Text shown
=-=-=-=-=

Lalevee insists that he is staying away from increasingly polarized ideological positions and keeps his focus on what he views as “old school,” transactional politics. For him, the $500 billion infrastructure deal working its way through Congress, stuffed with work for his members, is the epitome of that vanishing tradition. Lalevee’s Operating Engineers will be at the literal cutting edge of one of its keystone objectives: the $22 billion “Gateway Project.” His members will be piloting the massive tunnel boring machines that will tunnel beneath the Hudson River.

“Your rank and file building trade guy leans a little right of center,” says Lalevee. “But President Biden understands that infrastructure creates jobs. He understands there[J1] has to be collaboration between the sides. To have him in building trade union halls talking about these things is old school politics, politics that in the past has worked.”

=-=-=-=-=

Work to do
1. Check each statement against the passage about Lalevee and the infrastructure deal and mark it yes or no, quoting the words from the passage that settle it. (a) The Gateway Project is budgeted at $22 billion. (b) Lalevee says the typical building trade worker leans left of center. (c) The infrastructure deal has already passed Congress.
2. Render this sentence from the passage about Lalevee and the infrastructure deal in Spanish: "His members will be piloting the massive tunnel boring machines that will tunnel beneath the Hudson River."
3. Extend the passage about Lalevee and the infrastructure deal, picking up right after its last sentence.

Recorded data
=-=-=-=-=

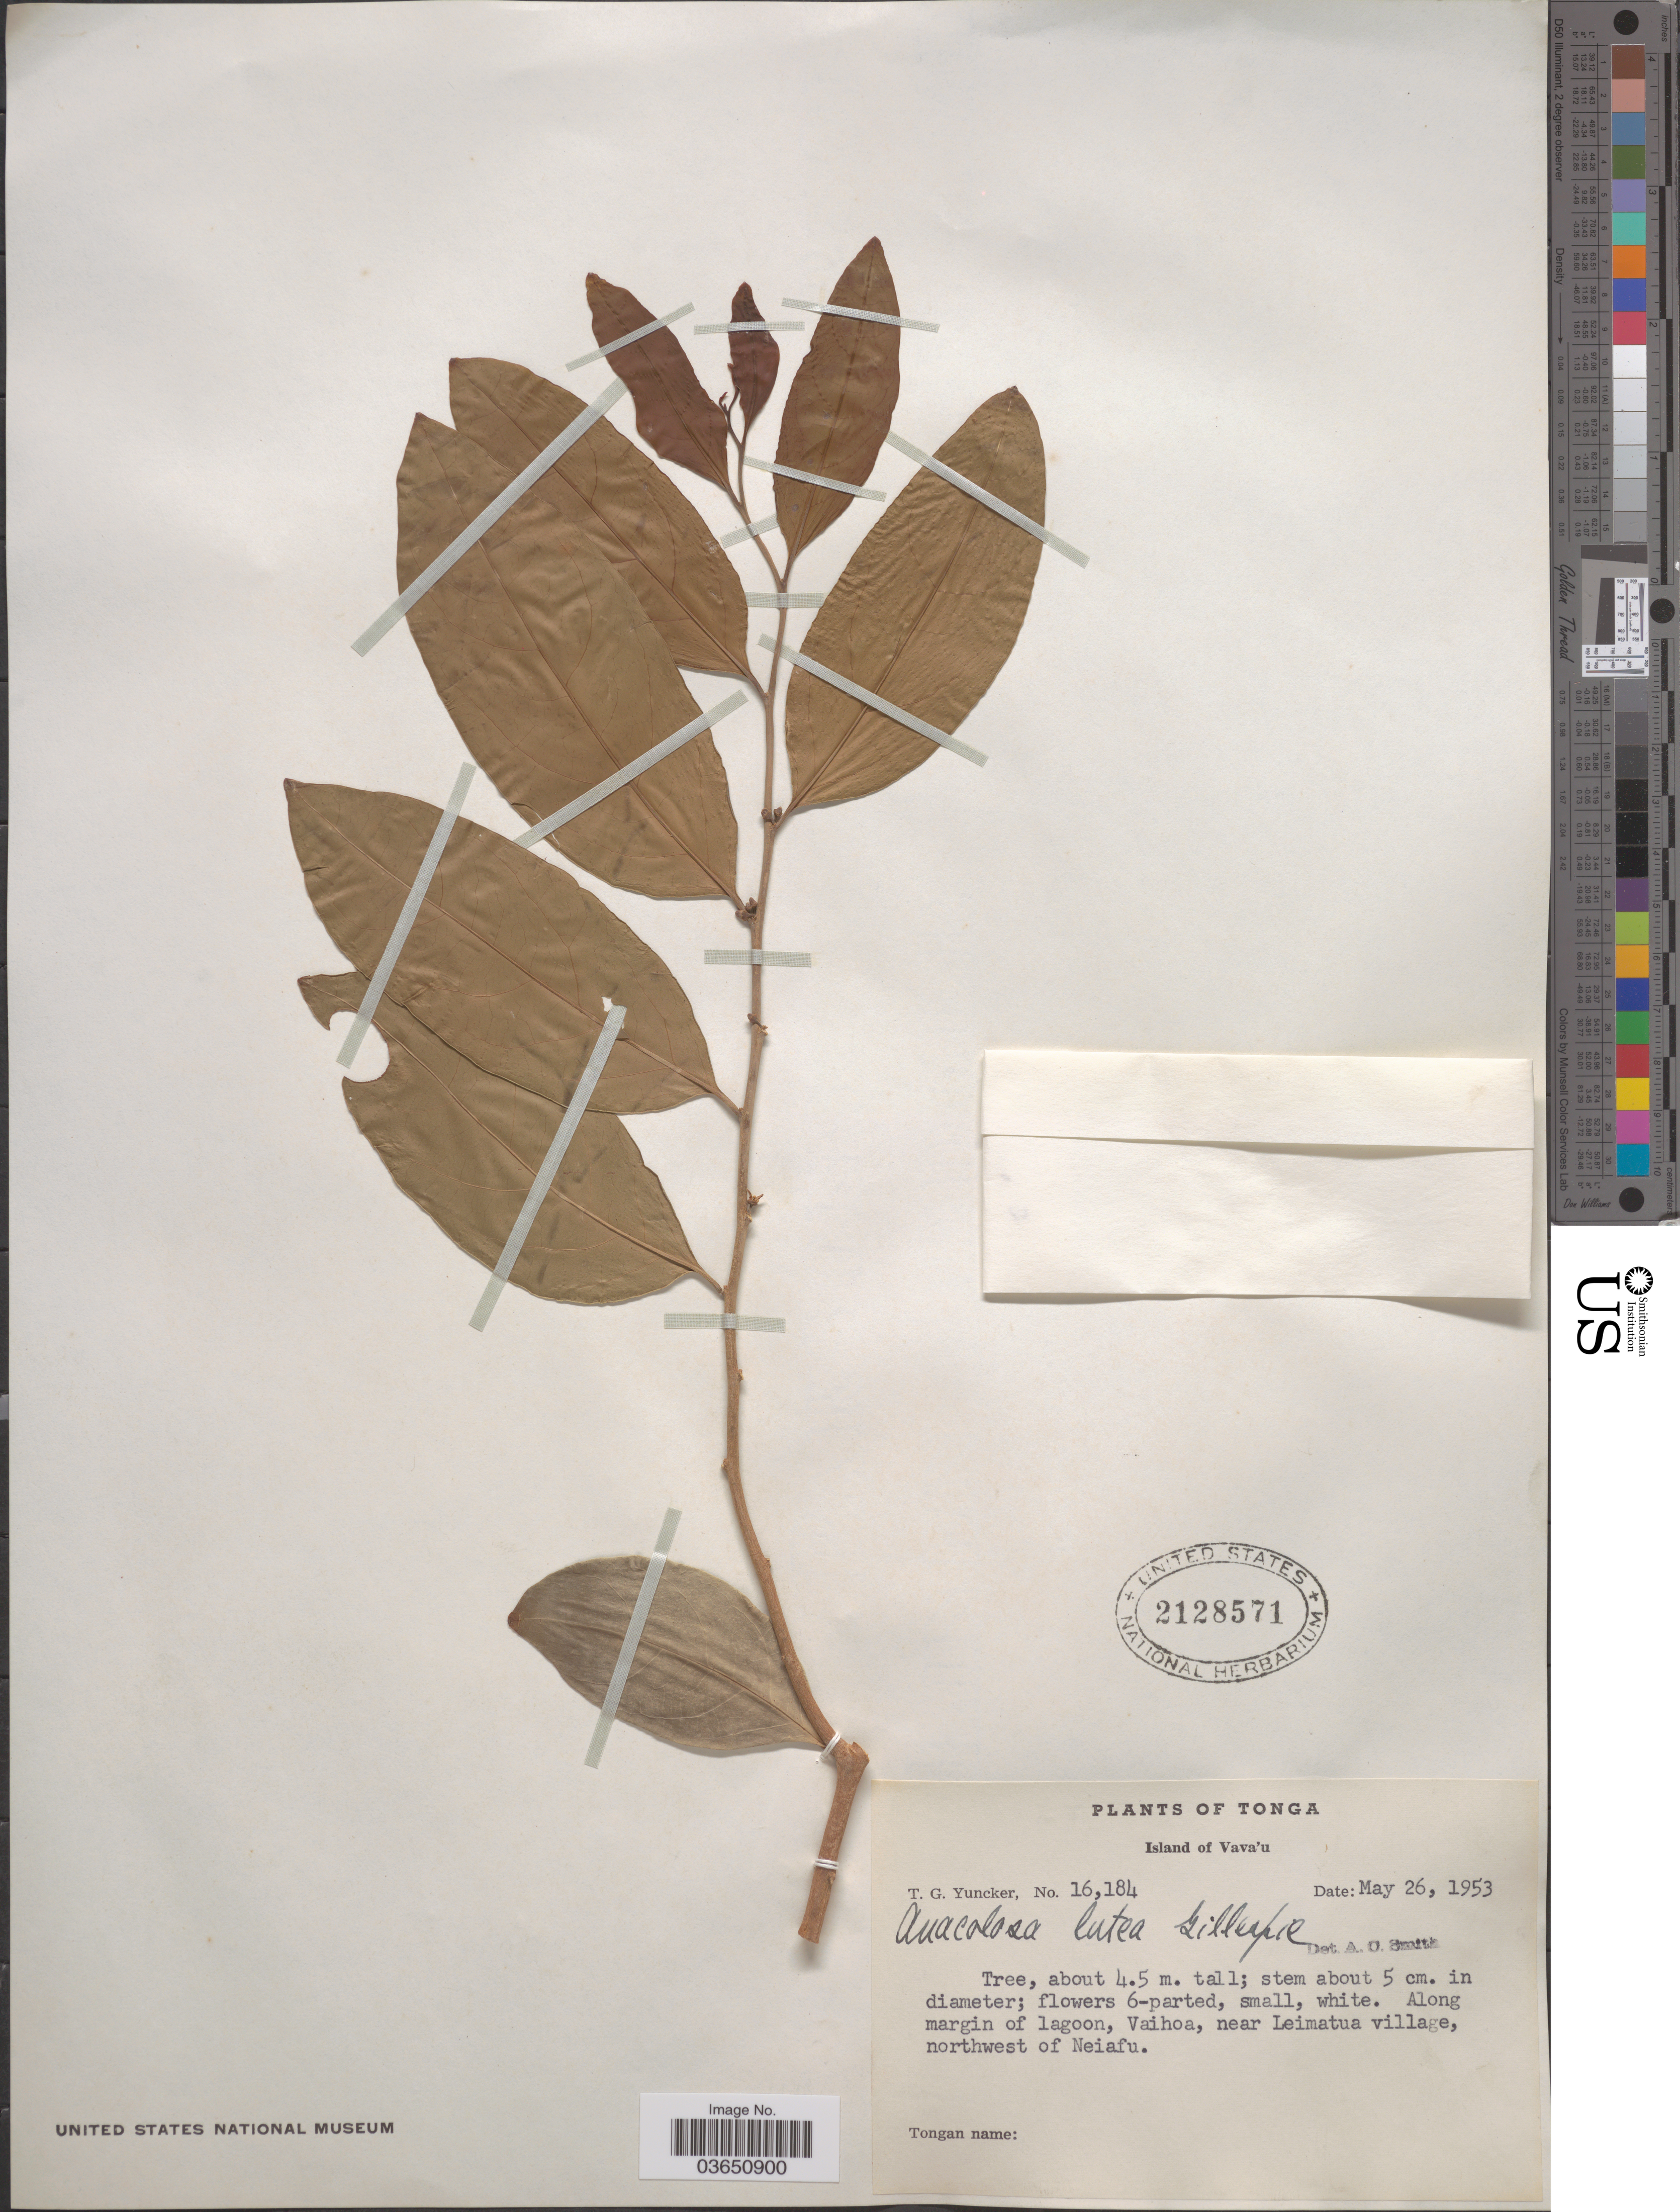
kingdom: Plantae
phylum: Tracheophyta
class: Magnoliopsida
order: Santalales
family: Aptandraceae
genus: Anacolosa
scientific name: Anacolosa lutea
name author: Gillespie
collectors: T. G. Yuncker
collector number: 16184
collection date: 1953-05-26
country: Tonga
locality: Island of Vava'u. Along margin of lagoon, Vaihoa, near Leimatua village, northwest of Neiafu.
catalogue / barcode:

=-=-=-=-=

Expected outputs
1.
(a) Yes: "the $22 billion “Gateway Project.”"
(b) No: "Your rank and file building trade guy leans a little right of center"
(c) No: "working its way through Congress"

2. Sus miembros pilotarán las enormes tuneladoras que excavarán túneles bajo el río Hudson.

3.
A Union With a Conservative Background


The building trades have long been a distinct wing of the American labor movement. In the 19th and early 20th centuries, their leadership often stood apart from the heavily immigrant and more militant industrial workers. During the organizing surge of the New Deal era, the more left-wing factory workers in industries like steel and cars formed their own union coalition (the CIO) apart from the conservative, building trades-dominated American Federation of Labor (AFL).

The roots of this divide were over what’s called “business unionism,” a practice that sees labor as a partner with the companies and contractors it works with. The building trades have long embraced that tradition, separating them from more ideological Democratic Party-aligned unions in the industrial, public and service sectors.

That didn’t mean they wouldn’t work with Democratic politicians or more liberal groups when their interests aligned. But they also worked with Republicans or other conservatives, especially in areas like the Northeast where the GOP wasn’t reflexively anti-union.
In a profession where periods of unemployment are frequent, and the membership is always keeping an eye out for the next job, union leaders worked with whoever could get their guys more hours.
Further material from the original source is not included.